━━━━━ Selected extract ━━━━━

Your age is a good thing - It brings an element to the table that other photograhers don't have anymore. If your work is comparable to theirs, plus your age, you'll get offers pretty regularly. (You can even go as far as I did when I was 16 and call yourself "Boy Photographer", even though it's really lame. )


----------



## Digital Matt (Feb 14, 2005)

I really have to agree with you Shutterbug.  I think it sounds like BS to me.  I started playing music professionally in HS, when I was 14.  Playing gigs several nights a week, often times staying out till 2am or later.  My parents supported me fully, and drove me to gigs until I was 16 and could drive myself.  I had been playing drums since age 3 and it was clear that I was destined to be a musician.  My band director at school let me out of band commitments to play gigs, and he was very supportive.

I'm sorry, but they have no right to interfere with your life outside of school.  If it was affecting your grades, that would be one thing, but even then, if you fail, you fail, and it takes care of itself.  If you want to go on to study photography in college, there's no reason you shouldn't be taking as many gigs in photography and learning as much as you can.

━━━━━ Given records ━━━━━

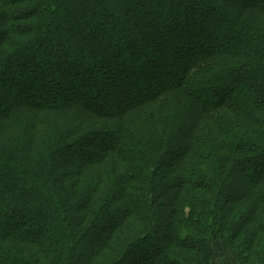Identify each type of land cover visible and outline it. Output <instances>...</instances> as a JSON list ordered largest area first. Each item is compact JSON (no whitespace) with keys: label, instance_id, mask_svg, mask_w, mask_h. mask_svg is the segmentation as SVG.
<instances>
[{"label":"trees","instance_id":"1","mask_svg":"<svg viewBox=\"0 0 264 264\" xmlns=\"http://www.w3.org/2000/svg\"><path fill=\"white\" fill-rule=\"evenodd\" d=\"M213 244L264 264V0H0V264Z\"/></svg>","mask_w":264,"mask_h":264},{"label":"rangeland","instance_id":"2","mask_svg":"<svg viewBox=\"0 0 264 264\" xmlns=\"http://www.w3.org/2000/svg\"><path fill=\"white\" fill-rule=\"evenodd\" d=\"M214 17H217V16H214ZM213 248H214L213 250L215 251L214 257L217 262L219 263L228 262L231 264H235L237 262V259L229 255V252L224 247L220 248V246L213 244Z\"/></svg>","mask_w":264,"mask_h":264},{"label":"crops","instance_id":"3","mask_svg":"<svg viewBox=\"0 0 264 264\" xmlns=\"http://www.w3.org/2000/svg\"><path fill=\"white\" fill-rule=\"evenodd\" d=\"M236 263H237V262H236ZM236 263H235V264H236Z\"/></svg>","mask_w":264,"mask_h":264}]
</instances>
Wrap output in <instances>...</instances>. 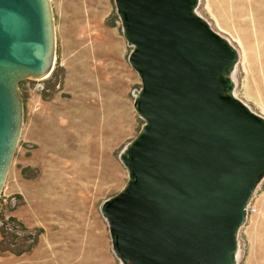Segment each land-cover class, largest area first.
<instances>
[{"label": "water", "instance_id": "obj_1", "mask_svg": "<svg viewBox=\"0 0 264 264\" xmlns=\"http://www.w3.org/2000/svg\"><path fill=\"white\" fill-rule=\"evenodd\" d=\"M115 3L145 122L120 155L127 184L101 206L113 250L124 264H235L264 178V117L229 93L239 53L195 14L198 0ZM52 55L50 4L0 0V189L19 133V83Z\"/></svg>", "mask_w": 264, "mask_h": 264}, {"label": "rangeland", "instance_id": "obj_2", "mask_svg": "<svg viewBox=\"0 0 264 264\" xmlns=\"http://www.w3.org/2000/svg\"><path fill=\"white\" fill-rule=\"evenodd\" d=\"M50 9L53 66L19 83L20 128L0 189V264H124L101 206L127 184L120 155L145 122L134 108L142 80L129 62L133 47L115 0H50ZM197 13L238 51L227 81L264 117V0H200ZM247 211L238 264H264V178Z\"/></svg>", "mask_w": 264, "mask_h": 264}, {"label": "bare ground", "instance_id": "obj_3", "mask_svg": "<svg viewBox=\"0 0 264 264\" xmlns=\"http://www.w3.org/2000/svg\"><path fill=\"white\" fill-rule=\"evenodd\" d=\"M199 1H200V0H198V4H199ZM46 2H47V4H50V0H46ZM252 5H253V4H252ZM195 14L198 15V16H200V15L197 13V8H196V10H195ZM200 17H201V16H200ZM220 35H221V34H220ZM221 36H222V35H221ZM222 37H224V36H222ZM224 38H225L228 42H230V40H229L228 38H226V37H224ZM230 43H231V42H230ZM53 60H54V58H53V55H52V58H51L50 64H49V66H48L46 69H44L42 72L37 73V74H30V75H28V77H30V78H42V77L46 76V75L48 74V72H49L51 66H53V65H52V64L54 63ZM236 67H237V63H236V64H235V65L229 70V75L232 76L233 79H234V73H235ZM234 86H235V81H234ZM136 93H137V91H136ZM229 93H230L232 96H234L235 98H237L236 95H235V91H234V89H231ZM18 101H20V100H18ZM19 106H20V102H19ZM19 128H20V122H19ZM238 252H239V248H238ZM238 252H237V259H236V263H235V264H238Z\"/></svg>", "mask_w": 264, "mask_h": 264}, {"label": "crops", "instance_id": "obj_4", "mask_svg": "<svg viewBox=\"0 0 264 264\" xmlns=\"http://www.w3.org/2000/svg\"><path fill=\"white\" fill-rule=\"evenodd\" d=\"M114 96H115V94H114ZM118 105H119V102H118L117 98H115V99L113 98L111 100V109H114L115 111H117ZM85 248H90V247H85Z\"/></svg>", "mask_w": 264, "mask_h": 264}]
</instances>
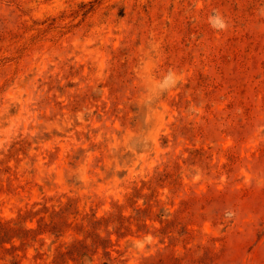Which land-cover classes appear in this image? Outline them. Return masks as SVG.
I'll list each match as a JSON object with an SVG mask.
<instances>
[{
    "label": "rangeland",
    "instance_id": "rangeland-1",
    "mask_svg": "<svg viewBox=\"0 0 264 264\" xmlns=\"http://www.w3.org/2000/svg\"><path fill=\"white\" fill-rule=\"evenodd\" d=\"M0 264H264V0H0Z\"/></svg>",
    "mask_w": 264,
    "mask_h": 264
}]
</instances>
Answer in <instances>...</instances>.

━━━━━

▶ What you will do
Transcribe word for word the passage of the forum thread above, starting with "Your age is" and going on through "(Feb 14, 2005)".

▶ Correct result
Your age is a good thing - It brings an element to the table that other photograhers don't have anymore. If your work is comparable to theirs, plus your age, you'll get offers pretty regularly. (You can even go as far as I did when I was 16 and call yourself "Boy Photographer", even though it's really lame. )


----------



## Digital Matt (Feb 14, 2005)